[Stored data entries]
▬▬▬▬▬▬

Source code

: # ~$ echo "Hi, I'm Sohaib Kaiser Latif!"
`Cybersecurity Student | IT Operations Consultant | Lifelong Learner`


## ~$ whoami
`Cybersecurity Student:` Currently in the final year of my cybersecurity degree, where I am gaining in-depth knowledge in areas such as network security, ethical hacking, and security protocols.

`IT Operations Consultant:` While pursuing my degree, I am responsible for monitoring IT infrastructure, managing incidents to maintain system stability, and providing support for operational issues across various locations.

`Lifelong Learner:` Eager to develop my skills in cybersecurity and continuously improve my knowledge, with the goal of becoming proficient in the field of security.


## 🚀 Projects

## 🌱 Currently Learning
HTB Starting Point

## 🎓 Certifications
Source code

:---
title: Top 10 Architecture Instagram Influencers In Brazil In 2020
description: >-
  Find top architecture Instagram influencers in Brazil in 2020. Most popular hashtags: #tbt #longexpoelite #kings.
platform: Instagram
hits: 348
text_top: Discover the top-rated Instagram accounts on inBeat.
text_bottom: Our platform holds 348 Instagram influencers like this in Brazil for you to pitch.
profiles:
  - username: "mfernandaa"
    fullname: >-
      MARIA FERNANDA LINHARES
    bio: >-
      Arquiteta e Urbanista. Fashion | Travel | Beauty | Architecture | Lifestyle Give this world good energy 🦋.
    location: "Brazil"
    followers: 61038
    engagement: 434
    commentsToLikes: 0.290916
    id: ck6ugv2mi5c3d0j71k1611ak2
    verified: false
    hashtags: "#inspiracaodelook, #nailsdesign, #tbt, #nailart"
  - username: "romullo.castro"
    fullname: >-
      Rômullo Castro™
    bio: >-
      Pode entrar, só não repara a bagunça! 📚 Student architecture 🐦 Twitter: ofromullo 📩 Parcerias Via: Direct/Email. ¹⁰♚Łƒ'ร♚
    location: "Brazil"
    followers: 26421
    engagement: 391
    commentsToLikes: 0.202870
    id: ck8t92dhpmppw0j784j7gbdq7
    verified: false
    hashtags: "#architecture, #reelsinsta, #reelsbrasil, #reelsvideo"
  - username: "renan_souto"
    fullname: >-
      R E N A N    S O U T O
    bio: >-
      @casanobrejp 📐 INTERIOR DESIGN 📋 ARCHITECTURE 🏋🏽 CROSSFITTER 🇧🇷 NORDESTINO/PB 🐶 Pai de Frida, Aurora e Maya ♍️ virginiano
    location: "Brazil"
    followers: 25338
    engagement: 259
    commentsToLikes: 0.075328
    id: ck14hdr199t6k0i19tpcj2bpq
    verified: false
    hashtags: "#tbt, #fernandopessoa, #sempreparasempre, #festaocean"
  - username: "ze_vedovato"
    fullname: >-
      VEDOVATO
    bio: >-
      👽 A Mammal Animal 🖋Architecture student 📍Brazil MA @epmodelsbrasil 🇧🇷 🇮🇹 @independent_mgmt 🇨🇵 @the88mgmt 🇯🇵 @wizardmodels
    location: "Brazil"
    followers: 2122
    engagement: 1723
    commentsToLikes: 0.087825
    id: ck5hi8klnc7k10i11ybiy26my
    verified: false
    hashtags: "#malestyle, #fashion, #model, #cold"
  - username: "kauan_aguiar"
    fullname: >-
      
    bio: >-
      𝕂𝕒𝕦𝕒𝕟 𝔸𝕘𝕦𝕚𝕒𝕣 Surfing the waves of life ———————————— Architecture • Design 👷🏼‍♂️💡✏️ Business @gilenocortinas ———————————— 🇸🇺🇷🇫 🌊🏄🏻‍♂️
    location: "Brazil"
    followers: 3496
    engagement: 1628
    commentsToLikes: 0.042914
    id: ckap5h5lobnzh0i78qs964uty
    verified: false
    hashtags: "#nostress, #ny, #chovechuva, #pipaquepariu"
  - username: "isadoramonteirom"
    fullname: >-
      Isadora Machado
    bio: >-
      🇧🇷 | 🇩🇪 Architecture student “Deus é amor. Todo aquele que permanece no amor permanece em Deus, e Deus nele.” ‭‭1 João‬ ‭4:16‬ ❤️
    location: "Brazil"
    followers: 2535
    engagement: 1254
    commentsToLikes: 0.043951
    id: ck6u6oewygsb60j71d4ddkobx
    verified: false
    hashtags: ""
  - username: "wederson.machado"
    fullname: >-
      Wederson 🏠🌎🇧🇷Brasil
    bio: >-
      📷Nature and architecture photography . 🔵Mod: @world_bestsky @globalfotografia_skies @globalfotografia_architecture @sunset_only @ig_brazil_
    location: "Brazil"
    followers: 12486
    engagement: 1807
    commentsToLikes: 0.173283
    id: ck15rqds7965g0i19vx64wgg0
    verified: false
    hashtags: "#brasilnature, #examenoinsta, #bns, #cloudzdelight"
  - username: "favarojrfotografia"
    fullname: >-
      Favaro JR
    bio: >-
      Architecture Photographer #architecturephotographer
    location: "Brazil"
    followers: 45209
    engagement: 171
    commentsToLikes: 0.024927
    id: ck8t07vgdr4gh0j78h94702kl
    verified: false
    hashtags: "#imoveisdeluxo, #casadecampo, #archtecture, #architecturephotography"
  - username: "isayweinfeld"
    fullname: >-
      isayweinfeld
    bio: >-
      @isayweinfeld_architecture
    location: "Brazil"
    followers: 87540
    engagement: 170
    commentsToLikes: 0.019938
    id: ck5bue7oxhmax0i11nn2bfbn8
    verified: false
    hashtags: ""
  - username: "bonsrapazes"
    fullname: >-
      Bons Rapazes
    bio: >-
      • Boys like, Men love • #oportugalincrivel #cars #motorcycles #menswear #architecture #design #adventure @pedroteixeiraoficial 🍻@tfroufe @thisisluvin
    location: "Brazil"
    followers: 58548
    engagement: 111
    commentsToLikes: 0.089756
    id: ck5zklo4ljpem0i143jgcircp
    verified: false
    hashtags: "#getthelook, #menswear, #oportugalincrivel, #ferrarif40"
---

▬▬▬▬▬▬

Problem statement :: Gather every line of the listing that contains the string "commentsToLikes", matching case exactly.

Your solution ::
    commentsToLikes: 0.290916
    commentsToLikes: 0.202870
    commentsToLikes: 0.075328
    commentsToLikes: 0.087825
    commentsToLikes: 0.042914
    commentsToLikes: 0.043951
    commentsToLikes: 0.173283
    commentsToLikes: 0.024927
    commentsToLikes: 0.019938
    commentsToLikes: 0.089756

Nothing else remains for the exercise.